AtlantisKing in reply to CA-Oxonian

And there you laid the case for the secular religion of humanism. I'm an agnostic, but I'm ready to battle "any society seeking to base itself on coherent and humane values " if the price for that is to trample on the beliefs of religious people.

SebastianKnight in reply to CA-Oxonian

Excellent analysis, as usual CA-Oxonian!
I do have one question however:
What is the criteria for determining whether a person is claiming a privileged position or
is expressing a valid truth? these concepts change over the centuries.
Might not future generation object to scientific privilege, meaning
the assumption that newtonian physics was eternally "true" because it had empirical
evidence, as opposed to the "specious" evidence of quantum mechanics?

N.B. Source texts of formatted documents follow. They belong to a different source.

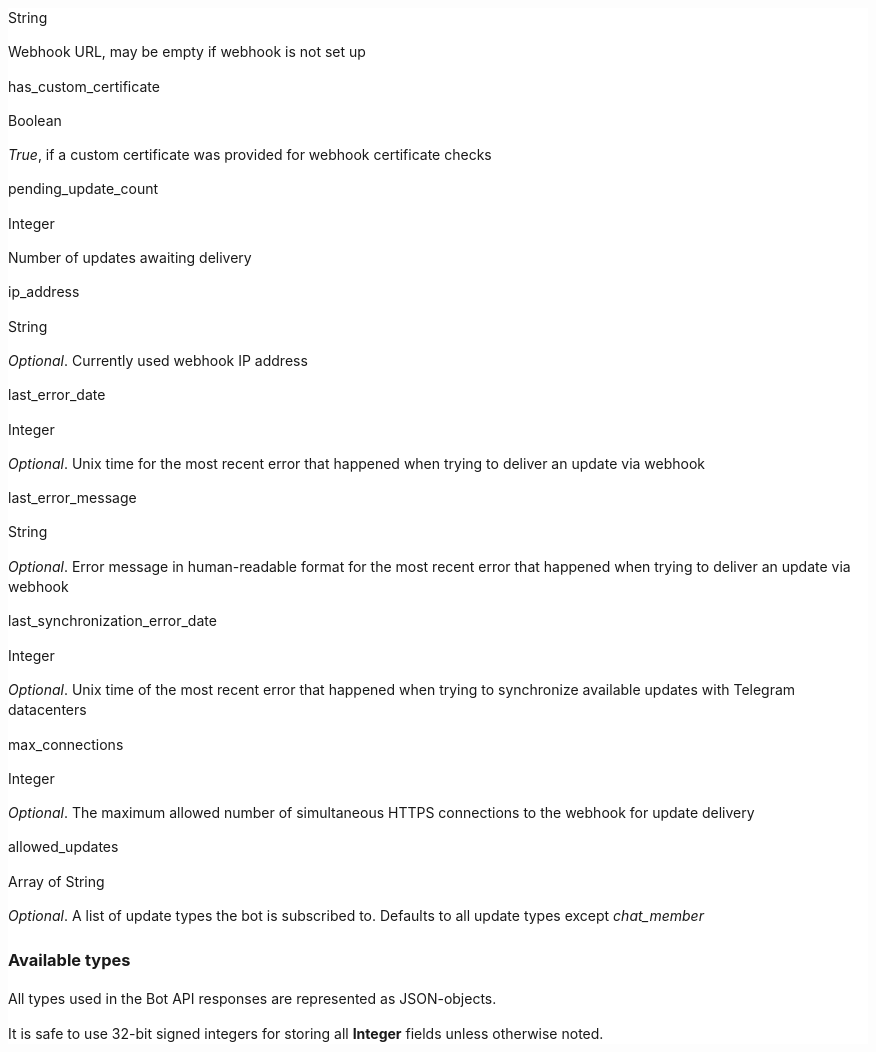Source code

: String

Webhook URL, may be empty if webhook is not set up

has\_custom\_certificate

Boolean

_True_, if a custom certificate was provided for webhook certificate checks

pending\_update\_count

Integer

Number of updates awaiting delivery

ip\_address

String

_Optional_. Currently used webhook IP address

last\_error\_date

Integer

_Optional_. Unix time for the most recent error that happened when trying to deliver an update via webhook

last\_error\_message

String

_Optional_. Error message in human-readable format for the most recent error that happened when trying to deliver an update via webhook

last\_synchronization\_error\_date

Integer

_Optional_. Unix time of the most recent error that happened when trying to synchronize available updates with Telegram datacenters

max\_connections

Integer

_Optional_. The maximum allowed number of simultaneous HTTPS connections to the webhook for update delivery

allowed\_updates

Array of String

_Optional_. A list of update types the bot is subscribed to. Defaults to all update types except _chat\_member_

### [](#available-types)Available types

All types used in the Bot API responses are represented as JSON-objects.

It is safe to use 32-bit signed integers for storing all **Integer** fields unless otherwise noted.

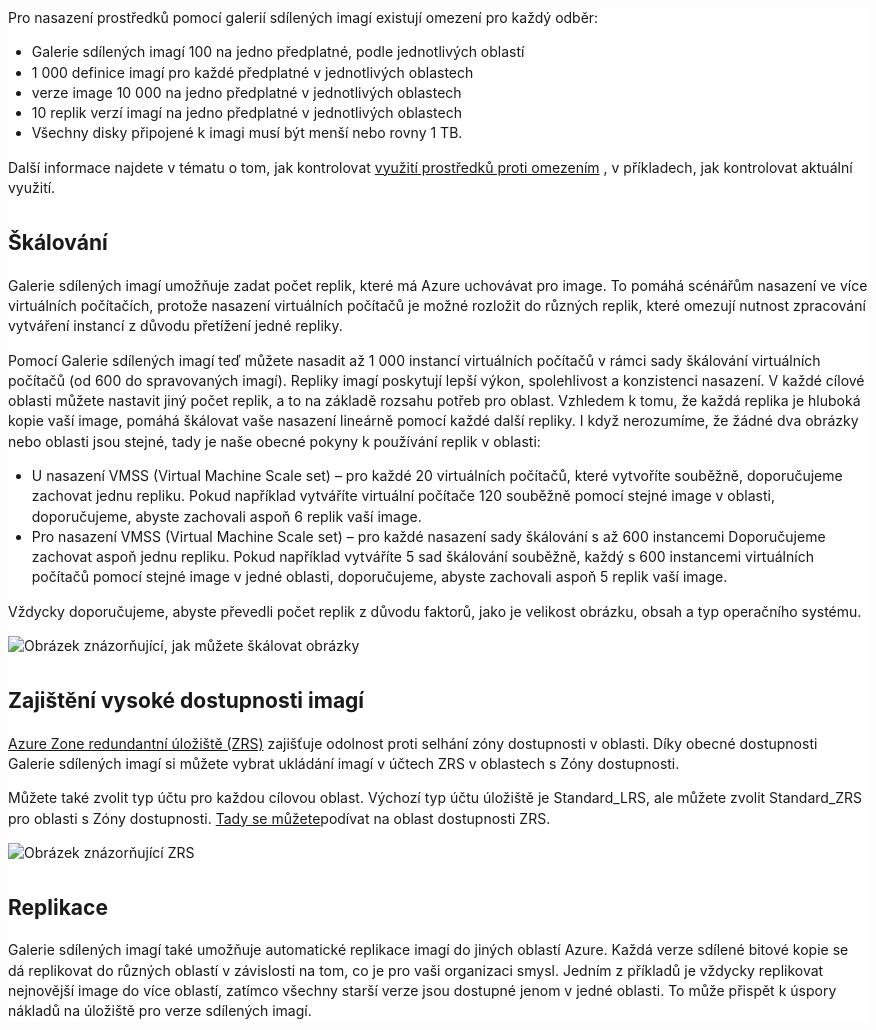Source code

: Pro nasazení prostředků pomocí galerií sdílených imagí existují omezení pro každý odběr:
- Galerie sdílených imagí 100 na jedno předplatné, podle jednotlivých oblastí
- 1 000 definice imagí pro každé předplatné v jednotlivých oblastech
- verze image 10 000 na jedno předplatné v jednotlivých oblastech
- 10 replik verzí imagí na jedno předplatné v jednotlivých oblastech
- Všechny disky připojené k imagi musí být menší nebo rovny 1 TB.

Další informace najdete v tématu o tom, jak kontrolovat [využití prostředků proti omezením](https://docs.microsoft.com/azure/networking/check-usage-against-limits) , v příkladech, jak kontrolovat aktuální využití.
 
## <a name="scaling"></a>Škálování
Galerie sdílených imagí umožňuje zadat počet replik, které má Azure uchovávat pro image. To pomáhá scénářům nasazení ve více virtuálních počítačích, protože nasazení virtuálních počítačů je možné rozložit do různých replik, které omezují nutnost zpracování vytváření instancí z důvodu přetížení jedné repliky.

Pomocí Galerie sdílených imagí teď můžete nasadit až 1 000 instancí virtuálních počítačů v rámci sady škálování virtuálních počítačů (od 600 do spravovaných imagí). Repliky imagí poskytují lepší výkon, spolehlivost a konzistenci nasazení. V každé cílové oblasti můžete nastavit jiný počet replik, a to na základě rozsahu potřeb pro oblast. Vzhledem k tomu, že každá replika je hluboká kopie vaší image, pomáhá škálovat vaše nasazení lineárně pomocí každé další repliky. I když nerozumíme, že žádné dva obrázky nebo oblasti jsou stejné, tady je naše obecné pokyny k používání replik v oblasti:

- U nasazení VMSS (Virtual Machine Scale set) – pro každé 20 virtuálních počítačů, které vytvoříte souběžně, doporučujeme zachovat jednu repliku. Pokud například vytváříte virtuální počítače 120 souběžně pomocí stejné image v oblasti, doporučujeme, abyste zachovali aspoň 6 replik vaší image. 
- Pro nasazení VMSS (Virtual Machine Scale set) – pro každé nasazení sady škálování s až 600 instancemi Doporučujeme zachovat aspoň jednu repliku. Pokud například vytváříte 5 sad škálování souběžně, každý s 600 instancemi virtuálních počítačů pomocí stejné image v jedné oblasti, doporučujeme, abyste zachovali aspoň 5 replik vaší image. 

Vždycky doporučujeme, abyste převedli počet replik z důvodu faktorů, jako je velikost obrázku, obsah a typ operačního systému.

![Obrázek znázorňující, jak můžete škálovat obrázky](./media/shared-image-galleries/scaling.png)

## <a name="make-your-images-highly-available"></a>Zajištění vysoké dostupnosti imagí

[Azure Zone redundantní úložiště (ZRS)](https://azure.microsoft.com/blog/azure-zone-redundant-storage-in-public-preview/) zajišťuje odolnost proti selhání zóny dostupnosti v oblasti. Díky obecné dostupnosti Galerie sdílených imagí si můžete vybrat ukládání imagí v účtech ZRS v oblastech s Zóny dostupnosti. 

Můžete také zvolit typ účtu pro každou cílovou oblast. Výchozí typ účtu úložiště je Standard_LRS, ale můžete zvolit Standard_ZRS pro oblasti s Zóny dostupnosti. [Tady se můžete](https://docs.microsoft.com/azure/storage/common/storage-redundancy-zrs)podívat na oblast dostupnosti ZRS.

![Obrázek znázorňující ZRS](./media/shared-image-galleries/zrs.png)

## <a name="replication"></a>Replikace
Galerie sdílených imagí také umožňuje automatické replikace imagí do jiných oblastí Azure. Každá verze sdílené bitové kopie se dá replikovat do různých oblastí v závislosti na tom, co je pro vaši organizaci smysl. Jedním z příkladů je vždycky replikovat nejnovější image do více oblastí, zatímco všechny starší verze jsou dostupné jenom v jedné oblasti. To může přispět k úspory nákladů na úložiště pro verze sdílených imagí. 
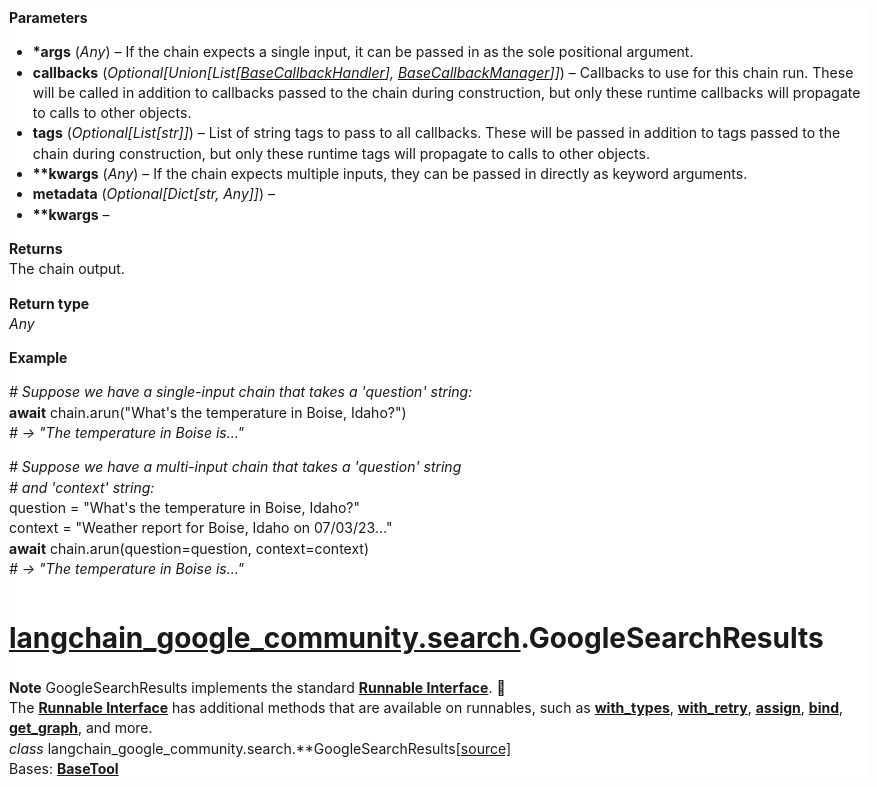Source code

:**Parameters**

* **\*args** (*Any*) – If the chain expects a single input, it can be passed in as the sole positional argument.  
* **callbacks** (*Optional\[Union\[List\[[BaseCallbackHandler](https://api.python.langchain.com/en/latest/callbacks/langchain\_core.callbacks.base.BaseCallbackHandler.html\#langchain\_core.callbacks.base.BaseCallbackHandler)\], [BaseCallbackManager](https://api.python.langchain.com/en/latest/callbacks/langchain\_core.callbacks.base.BaseCallbackManager.html\#langchain\_core.callbacks.base.BaseCallbackManager)\]\]*) – Callbacks to use for this chain run. These will be called in addition to callbacks passed to the chain during construction, but only these runtime callbacks will propagate to calls to other objects.  
* **tags** (*Optional\[List\[str\]\]*) – List of string tags to pass to all callbacks. These will be passed in addition to tags passed to the chain during construction, but only these runtime tags will propagate to calls to other objects.  
* **\*\*kwargs** (*Any*) – If the chain expects multiple inputs, they can be passed in directly as keyword arguments.  
* **metadata** (*Optional\[Dict\[str, Any\]\]*) –  
* **\*\*kwargs** –

**Returns**  
The chain output.

**Return type**  
*Any*

**Example**

*\# Suppose we have a single-input chain that takes a 'question' string:*  
**await** chain.arun("What's the temperature in Boise, Idaho?")  
*\# \-\> "The temperature in Boise is..."*

*\# Suppose we have a multi-input chain that takes a 'question' string*  
*\# and 'context' string:*  
question \= "What's the temperature in Boise, Idaho?"  
context \= "Weather report for Boise, Idaho on 07/03/23..."  
**await** chain.arun(question\=question, context\=context)  
*\# \-\> "The temperature in Boise is..."*

# [**langchain\_google\_community.search**](https://api.python.langchain.com/en/latest/google\_community\_api\_reference.html\#module-langchain\_google\_community.search).GoogleSearchResults

**Note** GoogleSearchResults implements the standard [**Runnable Interface**](https://api.python.langchain.com/en/latest/runnables/langchain\_core.runnables.base.Runnable.html\#langchain\_core.runnables.base.Runnable). 🏃  
The [**Runnable Interface**](https://api.python.langchain.com/en/latest/runnables/langchain\_core.runnables.base.Runnable.html\#langchain\_core.runnables.base.Runnable) has additional methods that are available on runnables, such as [**with\_types**](https://api.python.langchain.com/en/latest/runnables/langchain\_core.runnables.base.Runnable.html\#langchain\_core.runnables.base.Runnable.with\_types), [**with\_retry**](https://api.python.langchain.com/en/latest/runnables/langchain\_core.runnables.base.Runnable.html\#langchain\_core.runnables.base.Runnable.with\_retry), [**assign**](https://api.python.langchain.com/en/latest/runnables/langchain\_core.runnables.base.Runnable.html\#langchain\_core.runnables.base.Runnable.assign), [**bind**](https://api.python.langchain.com/en/latest/runnables/langchain\_core.runnables.base.Runnable.html\#langchain\_core.runnables.base.Runnable.bind), [**get\_graph**](https://api.python.langchain.com/en/latest/runnables/langchain\_core.runnables.base.Runnable.html\#langchain\_core.runnables.base.Runnable.get\_graph), and more.  
*class* langchain\_google\_community.search.**GoogleSearchResults[\[source\]](https://api.python.langchain.com/en/latest/\_modules/langchain\_google\_community/search.html\#GoogleSearchResults)  
Bases: [**BaseTool**](https://api.python.langchain.com/en/latest/tools/langchain\_core.tools.BaseTool.html\#langchain\_core.tools.BaseTool)

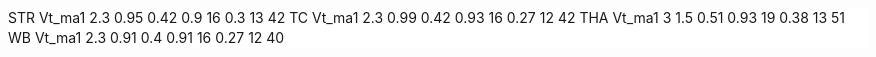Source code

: <tr class="odd">
<td align="center">STR</td>
<td align="center">Vt_ma1</td>
<td align="center">2.3</td>
<td align="center">0.95</td>
<td align="center">0.42</td>
<td align="center">0.9</td>
<td align="center">16</td>
<td align="center">0.3</td>
<td align="center">13</td>
<td align="center">42</td>
</tr>
<tr class="even">
<td align="center">TC</td>
<td align="center">Vt_ma1</td>
<td align="center">2.3</td>
<td align="center">0.99</td>
<td align="center">0.42</td>
<td align="center">0.93</td>
<td align="center">16</td>
<td align="center">0.27</td>
<td align="center">12</td>
<td align="center">42</td>
</tr>
<tr class="odd">
<td align="center">THA</td>
<td align="center">Vt_ma1</td>
<td align="center">3</td>
<td align="center">1.5</td>
<td align="center">0.51</td>
<td align="center">0.93</td>
<td align="center">19</td>
<td align="center">0.38</td>
<td align="center">13</td>
<td align="center">51</td>
</tr>
<tr class="even">
<td align="center">WB</td>
<td align="center">Vt_ma1</td>
<td align="center">2.3</td>
<td align="center">0.91</td>
<td align="center">0.4</td>
<td align="center">0.91</td>
<td align="center">16</td>
<td align="center">0.27</td>
<td align="center">12</td>
<td align="center">40</td>
</tr>
</tbody>
</table>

Of course you say that no position should be privileged,
so maybe you have included this in your thesis.

Robs Review in reply to CA-Oxonian

It is worth quoting Meir Soloveichik from the Apr 17 Commentary Magazine here: "The definition of a miracle is an event that should not naturally have occurred. .... It is a miracle that Israel was born, and endured in the way that it did. It is a miracle that after a generation in which many Jewish children grew up without parents, let alone grandparents, we have experienced the fulfillment of Zachariah’s prophecy that grandparents will watch their grandchildren play in the streets of Jerusalem. It is a miracle that after so many civilizations have disappeared, Jewish children continue to be born. It is a miracle that as anti-Semitism continues to haunt the nations of Europe that persecuted the Jews for so long, religious Judaism flourishes in Israel even as a now secular Europe demographically declines." Irrational? Without a shred of evidence? Not when I look at the history of the Jewish people.